Congratulations to Dr. David Blake for winning the 2017 PROSE Award for the year’s best book in Media & Cultural Studies! https://proseawards.com/winners/
Congratulations to Dr. Ellen Friedman for publication of her new book The Seven, a Family Holocaust Story: http://www.wsupress.wayne.edu/books/detail/seven-family-holocaust-story.
2016:
Congratulations to Jess Row for receiving the Guggenheim Fellowship!
http://news.tcnj.edu/2016/04/27/jess-row-receives-guggenheim-fellowship/
Congratulations to Dr.Michele Tarter a finalist for the First Seminar teaching award! She’s in the center with Dr. Kamber of the Philosophy Department, who won the award.
2015:
Life Sentences: Writing with Wisewomen Behind Bars
Michele Lise Tarter will present this year’s Judith Weller Harvey Distingushed Quaker Scholar Lecture on “Life Sentences: Writing with Wisewomen Behind Bars.” Michele will talk about her fifteen years of teaching “Woman is the Word,” a memoir-writing workshop in New Jersey’s only maximum-security prison for Women (the Edna Mahan Correctional Facility in Clinton).
These “wisewoman”, as Michele calls the participants, first read a diverse selection of autobiograpical writings by women. Then they work on their own memoirs, ultimately reclaiming their voices and their lives through the power of the written word .
Michele will also talk about early Quakers, especially Quaker women, who spent quite a lot of time… in jails.

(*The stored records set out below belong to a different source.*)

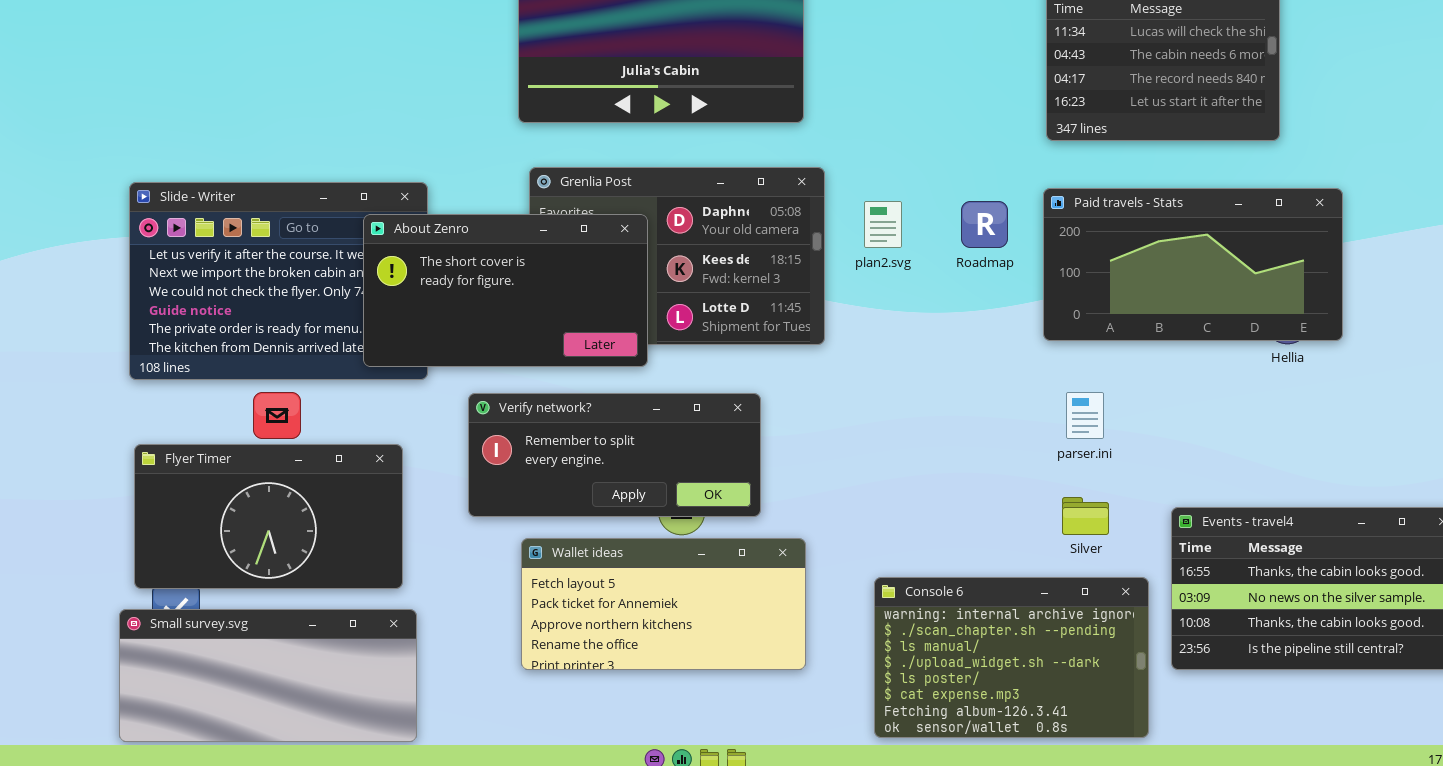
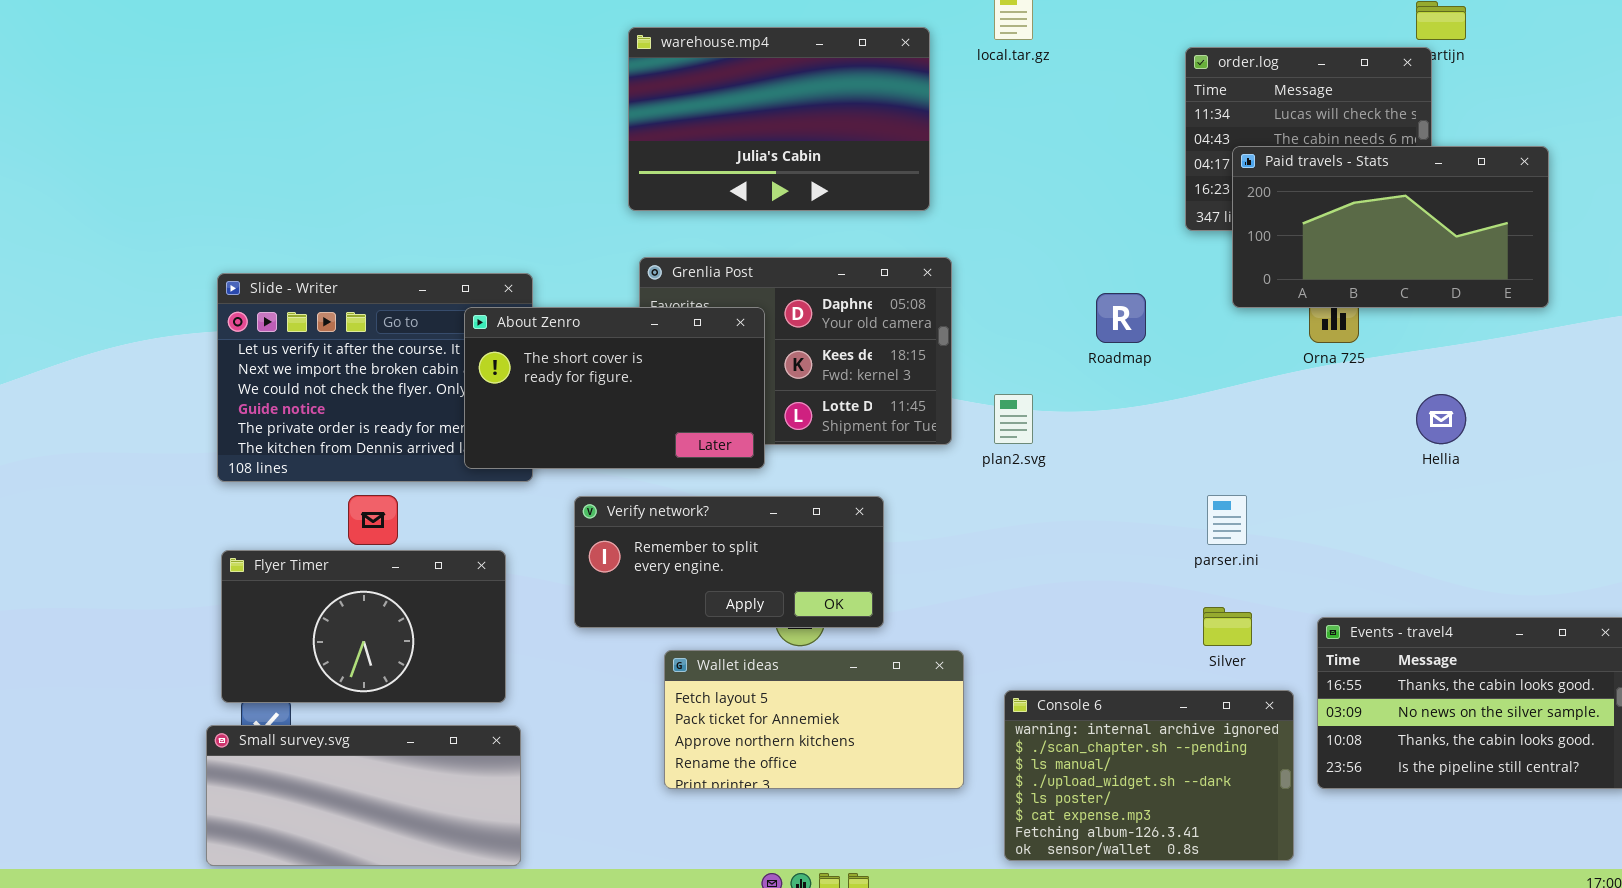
Paid travels - Stats: [1043,188,1343,341] -> [1232,146,1549,308], moved
plan2.svg: [864,201,902,248] -> [994,394,1033,444], moved
Wallet ideas: [521,538,806,670] -> [664,650,964,789], moved

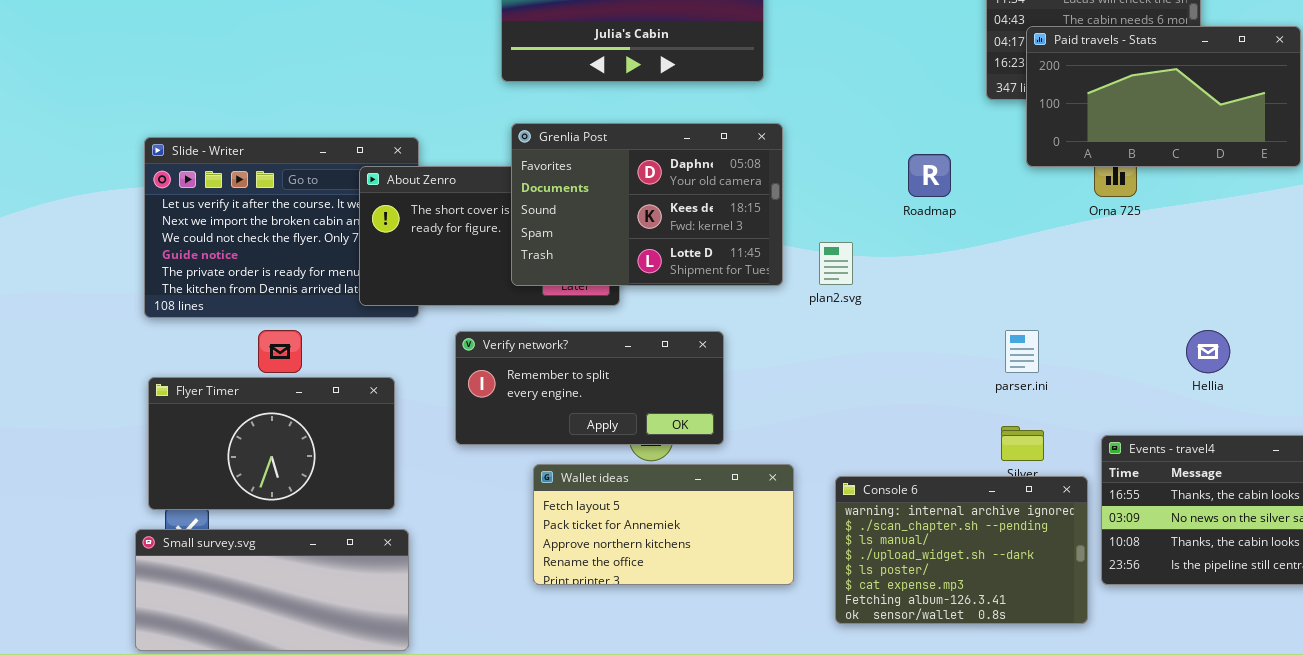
Grenlia Post: [639,257,952,445] -> [511,123,783,286], raised
Hellia: [1416,394,1466,444] -> [1186,330,1230,373], moved
Console 6: [1004,690,1294,861] -> [835,476,1088,624], moved

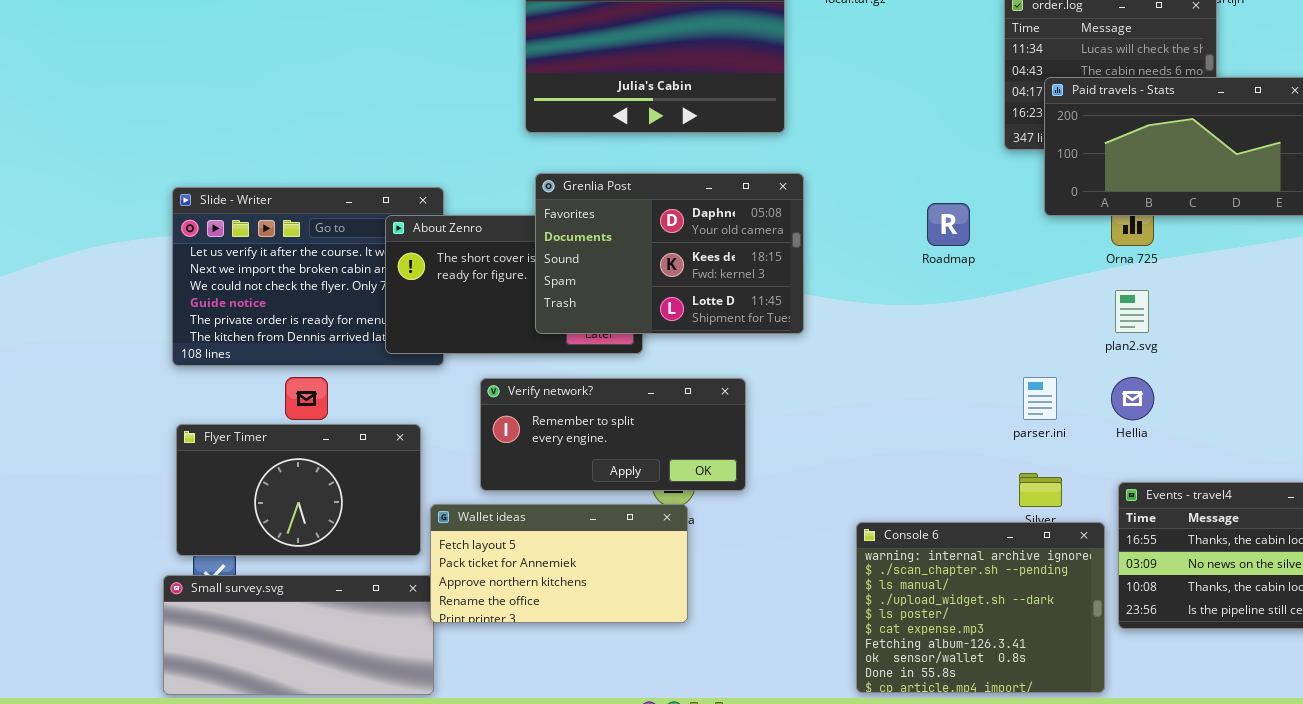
plan2.svg: [819,242,853,285] -> [1115,290,1149,333], moved
Hellia: [1186,330,1230,373] -> [1111,377,1154,420], moved
Wallet ideas: [533,464,794,585] -> [430,504,688,623], moved
Console 6: [835,476,1088,624] -> [856,522,1105,693], resized

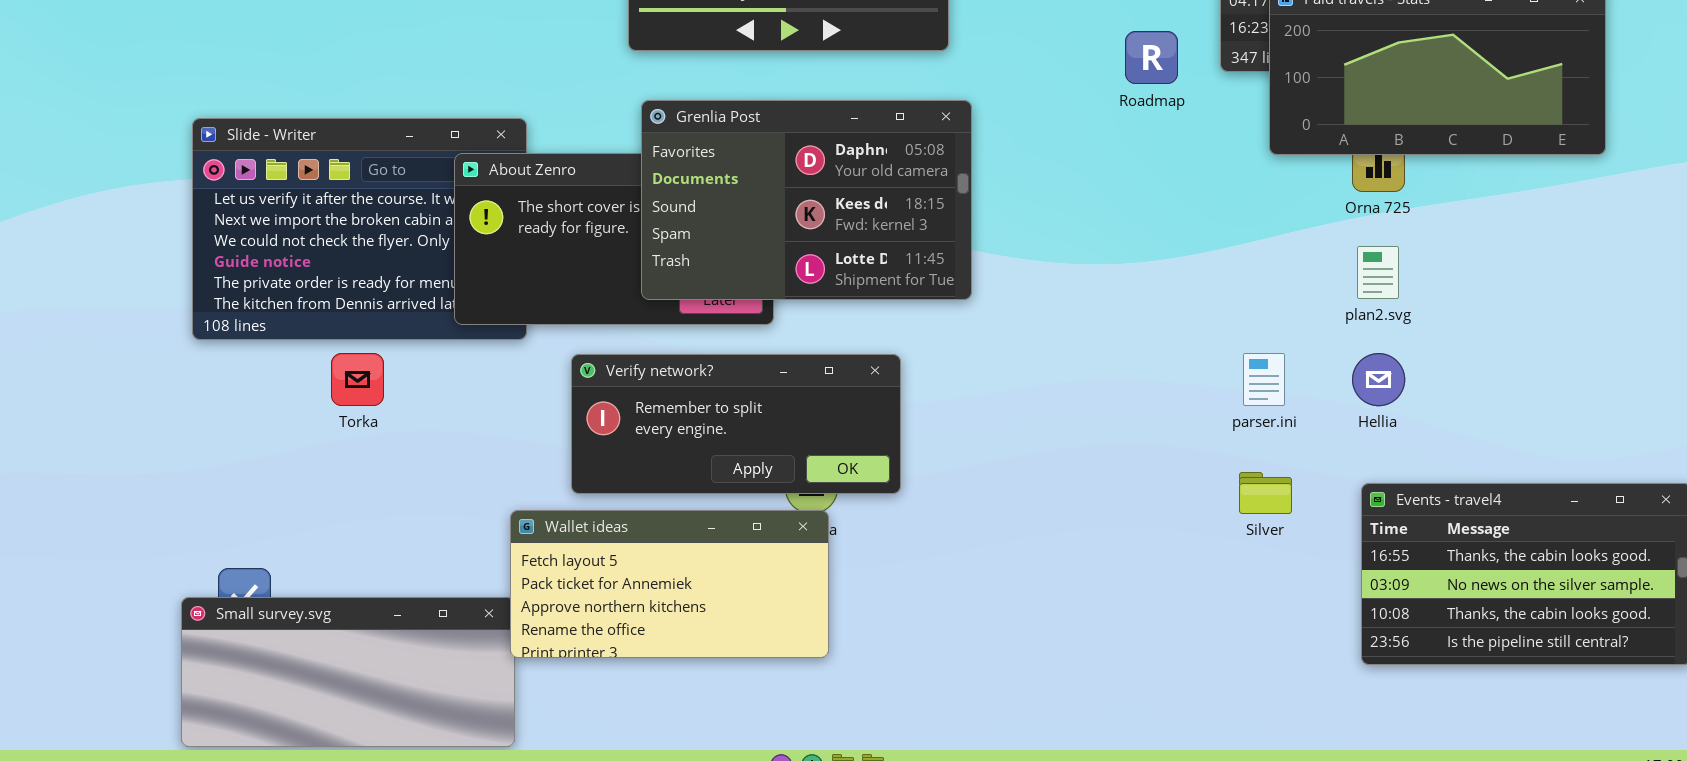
Roadmap: [927,203,970,246] -> [1125,31,1178,84], moved
Flyer Timer: [176,424,421,556] -> none, closed
Console 6: [856,522,1105,693] -> none, closed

Imprisoned for their nonconformity and their overall threat to patriarchal society, women Friends nevertheless drew tremendous strength and courage from their religious society and its transatlantic network of support. While studying the manuscript diaries and letters of 17th-century Friends, Michele found an extraordinary testament to the power of community—a strength that overcomes oppressive regimes and shines light even within the darkest dungeon or “gaol” cell.
Like the Quaker women of centuries ago, Michele and the “wisewomen” write together behind bars. The women find empowerment in this sacred act; it leads them to rediscover themselves, find agency in their voices, and reconnect to the wider world beyond cages, gates, and barbed wire. Whereas they have suffered humiliation and dejection in being locked away—joining millions of Americans who are now imprisoned in our “Incarceration Nation”—they now experience the power of the written word that transcends prison walls and overwrites centuries of punishment and confinement.
Michele Lise Tarter is professor of English at The College of New Jersey. She has published and presented extensively on early Quaker women’s writing, Quaker pedagogy, and on Quaker texts and the expansion of the American literary canon. She has also co-edited two book collections: Buried Lives: Incarcerated in Early America (University of Georgia Press, 2012) and “A Centre of Wonders“: The Body in Early America (Cornell University Press, 2001). Her most recent book manuscript is based on her volunteer work teaching memoir-writing to women “lifers.” Michele is a member of Haddonfield Monthly Meeting in New Jersey.